Penultimate week, as the #EndSARS protests raged across the country, the National Economic Council (NEC) directed the immediate establishment of state-based Judicial Panels of Inquiry to investigate complaints of police brutality or related extrajudicial killings with a view to delivering justice for all victims of the dissolved Special Anti-Robbery Squads (SARS) and other police units. The panels, it noted, should include representatives of youths, students, civil society organisations, and be chaired by a respected retired State High Court Judge This resolution was contained in a statement issued by the Senior Special Assistant to the President on Media and Publicity, Office of the Vice President, Laolu Akande, at the end of the virtual meeting presided over by Vice President Yemi Osinbajo at the Presidential Villa, Abuja.
According to the statement, the panels would have other members selected by the state governor as follows: two representatives of civil society groups, a retired police officer of high repute, one youth representative, one student’s representative, one representative of the state Attorney-General and a representative from the National Human Rights Commission (NHRC). Their terms of reference are to receive and investigate complaints of police brutality or related extrajudicial killings; evaluate the evidence presented/other surrounding circumstances, and draw conclusions as to the validity of the complaints; and recommend compensation and other remedial measures, where appropriate. The NEC directed that each panel’s assignment should be concluded within a maximum of six months unless it shows convincing reasons why the state governor should allow an extension. In addition, it directed that state governors should immediately establish a state-based Special Security and Human Rights Committee to be chaired by them, to supervise the newly formed police tactical units and all other security agencies located in their domains. This, it said, was to ensure that those police formations and other security agencies in the states consistently protect the human rights of citizens.
On his part, President Muhammadu Buhari, last week, reaffirmed his commitment to supporting the state governments to ensure that justice was achieved for all victims of police brutality in the country. He noted that at the last count, no fewer than 13 states had gone ahead to establish the Judicial Panels of Inquiry as resolved by the NEC. The president, speaking through his Special Adviser on Media and Publicity, Mr. Femi Adesina, commended the promptness of what he called the “necessary sub-national actions.” He appealed for understanding and calm across the country, as the implementation of the reforms gathered pace at federal and state levels. He insisted that his administration remained committed to the implementation of lasting police reforms, adding that the immediate dissolution of SARS was only the first step in a set of reform policies that would deliver a police system accountable to the Nigerian people. He did not fail to mention that he had approved full implementation of the report of the 2018-2019 Presidential Panel on Police Reform, which it said the NHRC and the Police Service Commission (PSC) had begun implementing. The states that have set up panels of inquiry so far include Lagos, Kaduna, Delta, Ekiti, Ogun, Anambra, Enugu, Imo, Plateau, Edo, Nasarawa, Ondo and Akwa Ibom.

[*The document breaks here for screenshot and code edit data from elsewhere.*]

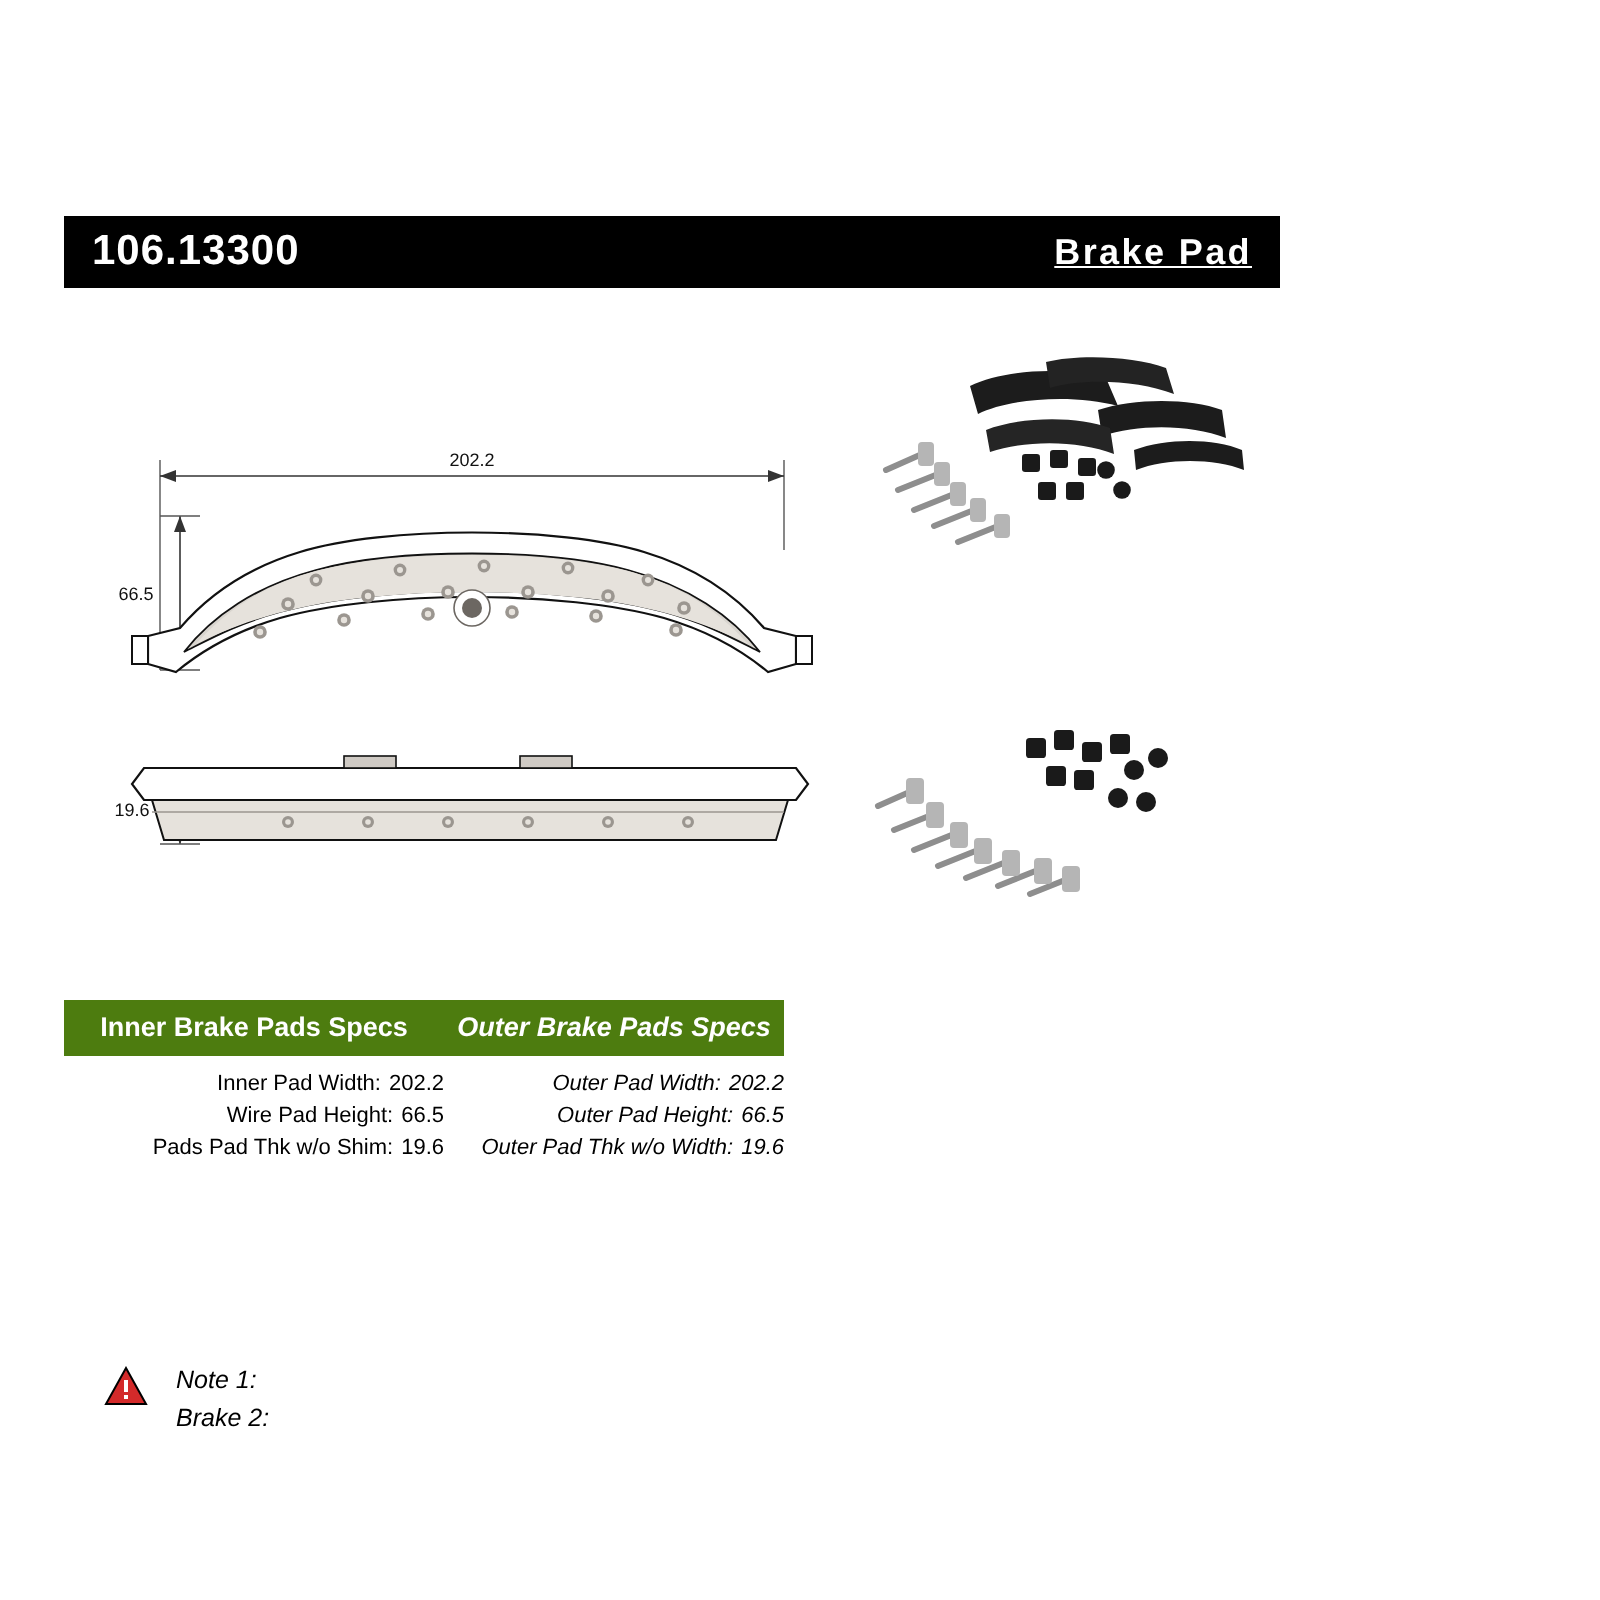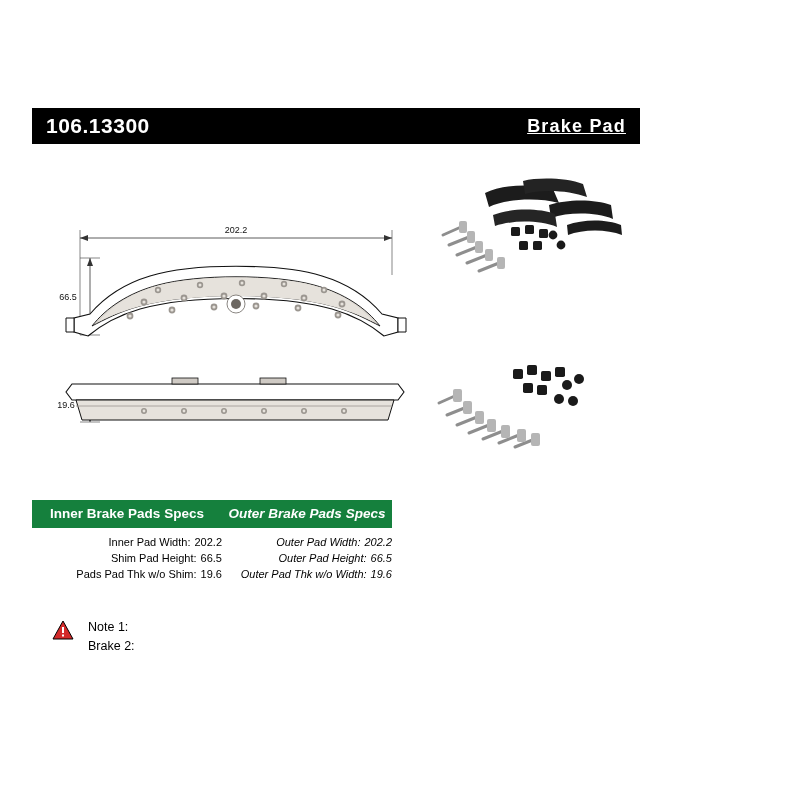"Inner Brake Pads Specs" .spec-header { background: #15803d -> #4d7c0f }
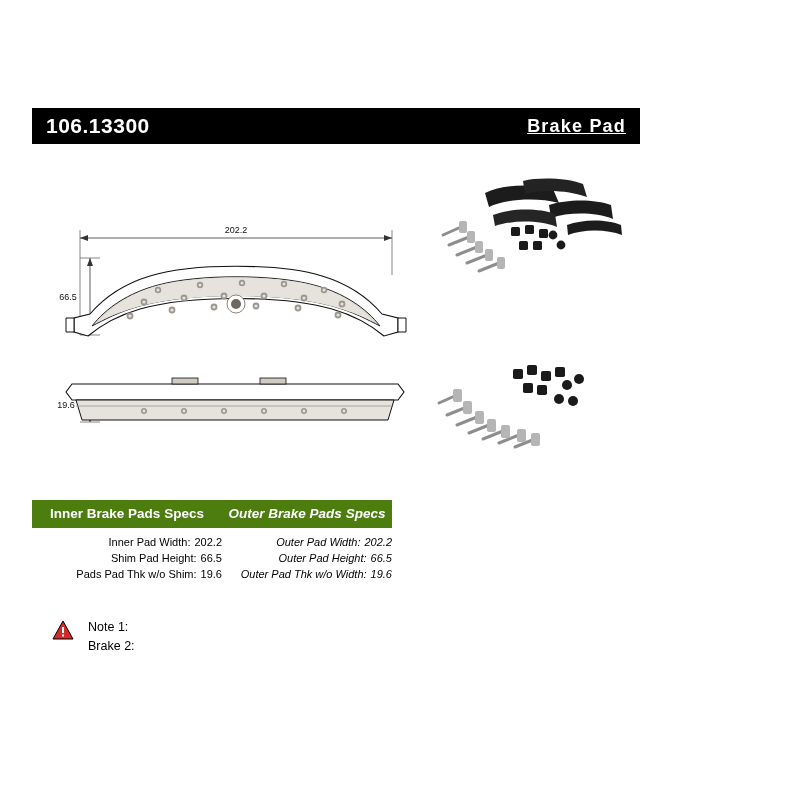"Shim Pad Height:" span.spec-label { text: Shim -> Wire }
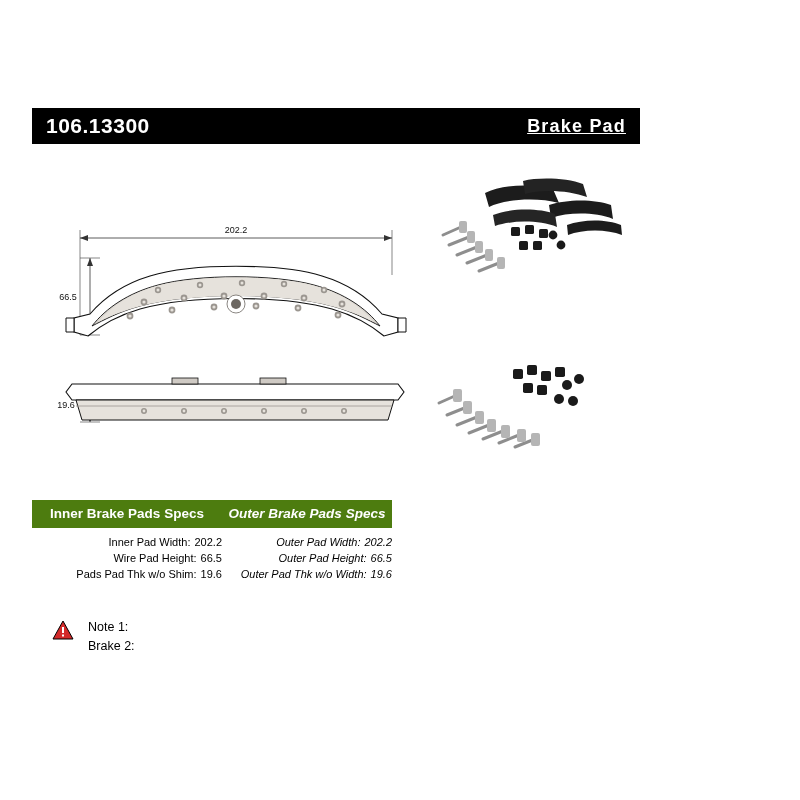"Note 1:" .notes { font-style: none -> italic; top: 618px -> 681px }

We commend the setting up of the panels of inquiry and urge state governments to give them a free hand to operate. Of a truth, if reports at formal and informal levels are any indication, the scale and level of brutalities, extortions and barbarities by members of the disbanded outfit are mind-boggling, and it is quite apposite that the Nigerian state has given ample indications of its readiness to seek redress and recompense, and compensation for victims. In a very significant sense, there is hardly any form of compensation that can atone for the barbarities already committed, particularly in the cases of the countless lives lost and the victims maimed for life. But justice can at least help the families of the dead to find closure, and give the living victims something to cheer about, particularly when the government tenders unreserved apology to them.
It is important to realise that the details emanating from the panel sittings across the country will be highly disturbing, and so state governments need to manage the situation in such a way that things do not snowball into another round of violence. No matter how harrowing the details turn out to be, it will be necessary for the protesters and the general public to keep calm, and await the decisions of the panels and their subsequent implementation by the affected state governments. In other words, the panels should be trusted to do a thorough job while the public should bear in mind that the country’s laws afford certain rights and privileges even to accused persons. On their part, members of the panel should bear in mind that they have been saddled with an intricate and onerous national responsibility that might make or mar the country’s democratic climate depending on how it is handled. They must sift through presentations carefully and separate substance from emotion. They must be conscious of the demands of justice, time and conscience. Needless to say, victims should be afforded a free atmosphere for their testimonies.
Ultimately, the goal is better and more responsible policing. The government should make it happen.